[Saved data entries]
-- Opening Marker --
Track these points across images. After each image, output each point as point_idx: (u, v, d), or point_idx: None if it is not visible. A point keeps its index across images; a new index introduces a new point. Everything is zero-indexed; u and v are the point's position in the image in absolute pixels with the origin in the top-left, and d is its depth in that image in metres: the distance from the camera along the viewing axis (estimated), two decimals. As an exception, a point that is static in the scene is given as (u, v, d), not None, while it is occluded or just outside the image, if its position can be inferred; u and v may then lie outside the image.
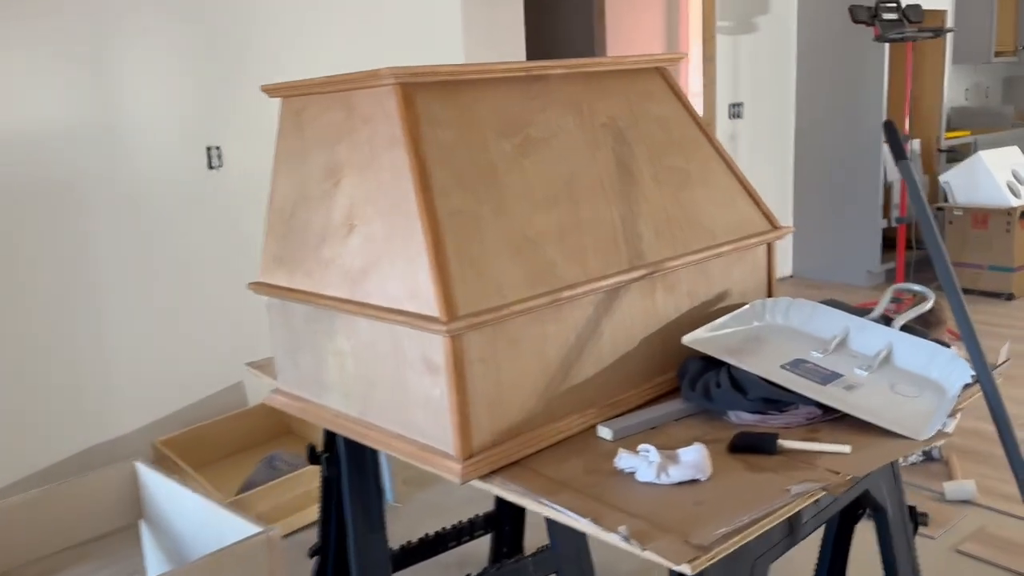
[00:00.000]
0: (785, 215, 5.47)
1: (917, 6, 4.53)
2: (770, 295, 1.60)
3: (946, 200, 4.95)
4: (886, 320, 1.44)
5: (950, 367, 1.31)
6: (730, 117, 5.02)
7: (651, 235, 1.38)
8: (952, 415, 1.23)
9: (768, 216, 1.58)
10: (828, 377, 1.29)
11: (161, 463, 2.93)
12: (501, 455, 1.18)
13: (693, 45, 4.65)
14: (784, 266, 5.54)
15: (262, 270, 1.47)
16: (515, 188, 1.26)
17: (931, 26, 4.81)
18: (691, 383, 1.30)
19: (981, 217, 4.77)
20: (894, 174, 5.00)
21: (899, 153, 1.34)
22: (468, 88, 1.27)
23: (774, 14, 5.14)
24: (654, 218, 1.40)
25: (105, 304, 2.95)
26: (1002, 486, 2.67)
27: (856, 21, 4.39)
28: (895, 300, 1.51)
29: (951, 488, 2.62)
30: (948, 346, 1.36)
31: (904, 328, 1.40)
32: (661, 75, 1.56)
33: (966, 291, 4.80)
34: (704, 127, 1.58)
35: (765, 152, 5.26)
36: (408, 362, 1.19)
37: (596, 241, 1.31)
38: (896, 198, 4.94)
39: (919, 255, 5.18)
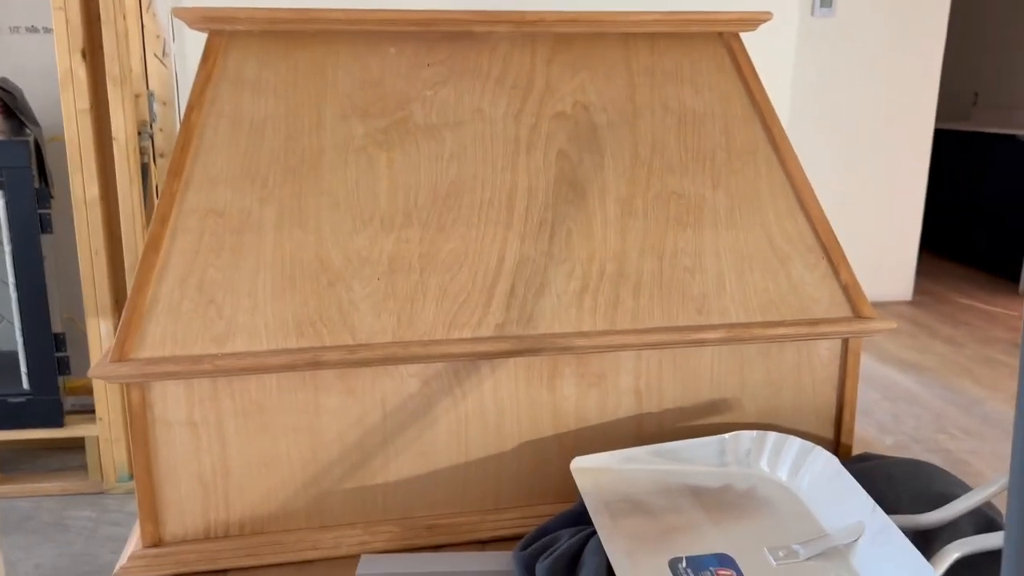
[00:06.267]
0: None
1: None
2: (839, 430, 0.97)
3: None
4: (989, 523, 0.77)
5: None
6: None
7: (570, 293, 0.89)
8: None
9: (848, 292, 0.95)
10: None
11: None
12: (209, 555, 0.85)
13: None
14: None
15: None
16: (341, 191, 0.88)
17: None
18: (530, 541, 0.82)
19: None
20: None
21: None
22: (318, 42, 0.91)
23: None
24: (595, 267, 0.90)
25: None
26: None
27: None
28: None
29: None
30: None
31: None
32: (724, 44, 1.00)
33: None
34: (776, 132, 0.98)
35: None
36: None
37: (455, 287, 0.87)
38: None
39: None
-- Closing Marker --
YOUR ASSIGNMENT: Repeat every line above exactly, but omit all images.

ANSWER BOX:
Track these points across images. After each image, output each point as point_idx: (u, v, d), or point_idx: None if it is not visible. A point keeps its index across images; a new index introduces a new point. Everything is zero-indexed; u and v are the point's position in the image in absolute pixels with the origin in the top-left, and d is its depth in that image in metres: the distance from the camera along the viewing axis (estimated), two decimals. As an exception, a point that is static in the scene is given as (u, v, d), not None, while it is occluded or just outside the image, if its position can be inferred; u and v may then lie outside the image.
[00:00.000]
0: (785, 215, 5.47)
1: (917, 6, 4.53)
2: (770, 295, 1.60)
3: (946, 200, 4.95)
4: (886, 320, 1.44)
5: (950, 367, 1.31)
6: (730, 117, 5.02)
7: (651, 235, 1.38)
8: (952, 415, 1.23)
9: (768, 216, 1.58)
10: (828, 377, 1.29)
11: (161, 463, 2.93)
12: (501, 455, 1.18)
13: (693, 45, 4.65)
14: (784, 266, 5.54)
15: (262, 270, 1.47)
16: (515, 188, 1.26)
17: (931, 26, 4.81)
18: (691, 383, 1.30)
19: (981, 217, 4.77)
20: (894, 174, 5.00)
21: (899, 153, 1.34)
22: (468, 88, 1.27)
23: (774, 14, 5.14)
24: (654, 218, 1.40)
25: (105, 304, 2.95)
26: (1002, 486, 2.67)
27: (856, 21, 4.39)
28: (895, 300, 1.51)
29: (951, 488, 2.62)
30: (948, 346, 1.36)
31: (904, 328, 1.40)
32: (661, 75, 1.56)
33: (966, 291, 4.80)
34: (704, 127, 1.58)
35: (765, 152, 5.26)
36: (408, 362, 1.19)
37: (596, 241, 1.31)
38: (896, 198, 4.94)
39: (919, 255, 5.18)
[00:06.267]
0: None
1: None
2: (839, 430, 0.97)
3: None
4: (989, 523, 0.77)
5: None
6: None
7: (570, 293, 0.89)
8: None
9: (848, 292, 0.95)
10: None
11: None
12: (209, 555, 0.85)
13: None
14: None
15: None
16: (341, 191, 0.88)
17: None
18: (530, 541, 0.82)
19: None
20: None
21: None
22: (318, 42, 0.91)
23: None
24: (595, 267, 0.90)
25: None
26: None
27: None
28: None
29: None
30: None
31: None
32: (724, 44, 1.00)
33: None
34: (776, 132, 0.98)
35: None
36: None
37: (455, 287, 0.87)
38: None
39: None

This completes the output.